2 // Get to the root of the function of your behavior, and how that function will be served when your behavior changes.
This one is critical. I'll illustrate with an example from my own life: I sometimes go through periods where I waste a couple hours out of the week window-shopping online and aimlessly wandering into Target on my way home from work. I've gotten better than I used to be about actually buying stuff I don't need, but the temptation is huge, and I end up regretting the time spent that I could have used much more productively. When I notice this starting to happen, I have to take a step back and ask myself: what is going on with me? Usually, that behavior serves a couple of functions*: it allows me to procrastinate things I really need to do, and it allows me to live in a fantasy world where I look "totally put together" and everyone loves and accepts (and maybe even envies) me.

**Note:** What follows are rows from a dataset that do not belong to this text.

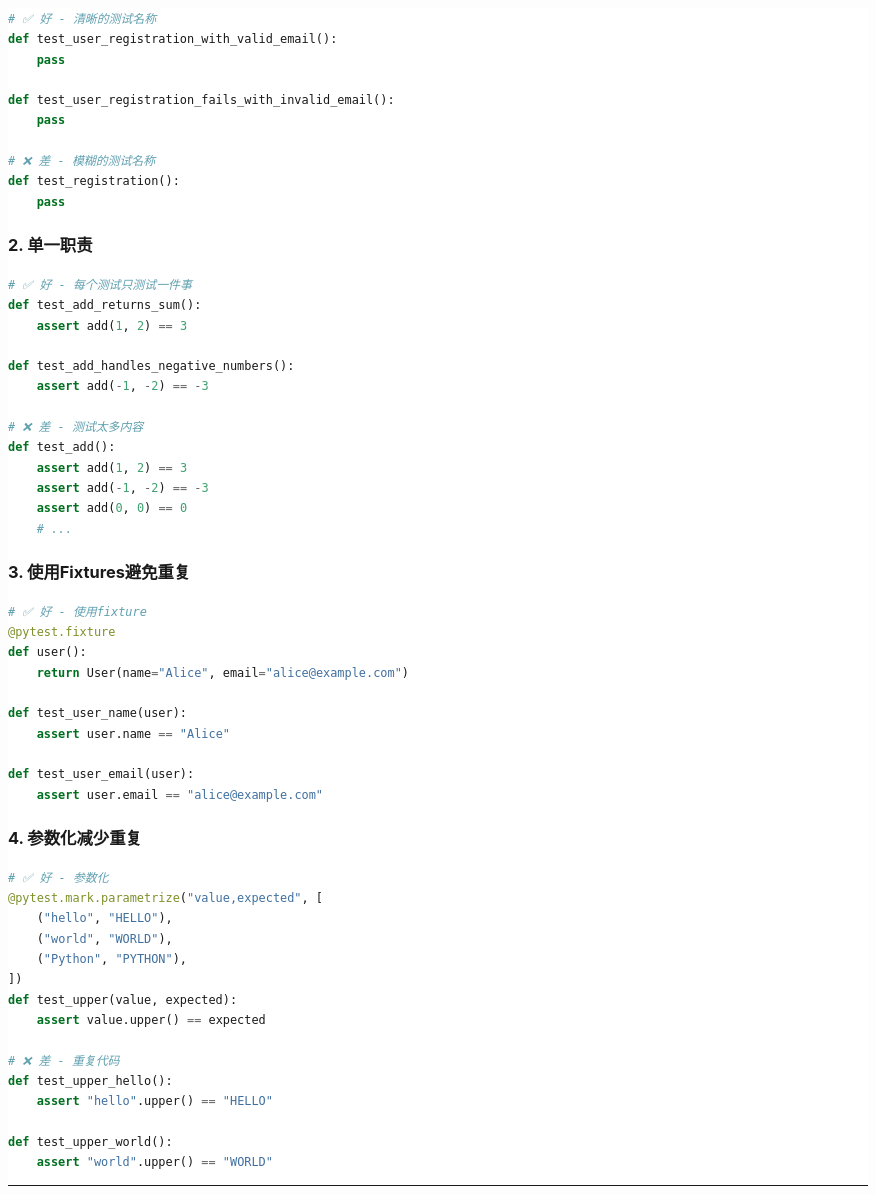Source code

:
 ```python
# ✅ 好 - 清晰的测试名称
def test_user_registration_with_valid_email():
    pass

def test_user_registration_fails_with_invalid_email():
    pass

# ❌ 差 - 模糊的测试名称
def test_registration():
    pass
```

### 2. 单一职责

```python
# ✅ 好 - 每个测试只测试一件事
def test_add_returns_sum():
    assert add(1, 2) == 3

def test_add_handles_negative_numbers():
    assert add(-1, -2) == -3

# ❌ 差 - 测试太多内容
def test_add():
    assert add(1, 2) == 3
    assert add(-1, -2) == -3
    assert add(0, 0) == 0
    # ...
```

### 3. 使用Fixtures避免重复

```python
# ✅ 好 - 使用fixture
@pytest.fixture
def user():
    return User(name="Alice", email="alice@example.com")

def test_user_name(user):
    assert user.name == "Alice"

def test_user_email(user):
    assert user.email == "alice@example.com"
```

### 4. 参数化减少重复

```python
# ✅ 好 - 参数化
@pytest.mark.parametrize("value,expected", [
    ("hello", "HELLO"),
    ("world", "WORLD"),
    ("Python", "PYTHON"),
])
def test_upper(value, expected):
    assert value.upper() == expected

# ❌ 差 - 重复代码
def test_upper_hello():
    assert "hello".upper() == "HELLO"

def test_upper_world():
    assert "world".upper() == "WORLD"
```

---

So underneath that are two needs: to organize my tasks so I don't feel as overwhelmed by them, and to have meaningful connections with the people in my life who already love and accept me without all the fancy clothes or decor. Once I can identify those needs, I can take responsibility for meeting them instead of using shopping as a decoy/quick fix solution.
*The focus on function rather than "form" that a particular behavior may take is one of the reasons why Acceptance & Commitment Therapy (ACT) is one of my favorite therapy philosophies/models; the geeky scientific underpinnings are all about "functional contextualism."
3 // You need an accountability partner.
I'm sure there are people out there who have made lasting change totally on their own, and kudos to them -- I bet they are the same ones whose morning breath smells like roses. I don't use the word "need" here lightly. Again, in the 12-step fellowship -- arguably the largest model for behavior change in the world -- one of the things that makes it so successful is the use of sponsorship. Having a sponsor as a key accountability partner is life-saving for a person newly in recovery, especially anytime they face a particularly stressful or triggering situation. Therapists, coaches, or friends who really "get" your goals and desired changes can also be great accountability partners. Having a group of cheerleaders online can be great, too, as I've discovered via a Facebook group for the online streaming barre workout service I use. I credit interaction with the group, which involves publicly committing to my goals, and a sense of accountability to other group members, as one of the major reasons I have worked out more consistently in the past few months than I have in years.
4 // Just START.
Don't wait for the "perfect" time or to feel "ready" to make a behavior change. One of my work colleagues calls people who use this rationale "Monday people." ("I'm gonna quit smoking! I'm really gonna do it. I'll start the patch Monday." Does Monday ever come?) Ambivalence fuels more ambivalence-- but once you just get started, the power of inertia will work in your favor. You can get a rush of energy from feeling excited that you're moving in the right direction, and you can prove your mind wrong that you're incapable of doing anything different until all the stars and planets are aligned in your favor.
These are just a few ways to get you energized and motivated to make a change you've considered for a while, but needed an extra nudge to put into action.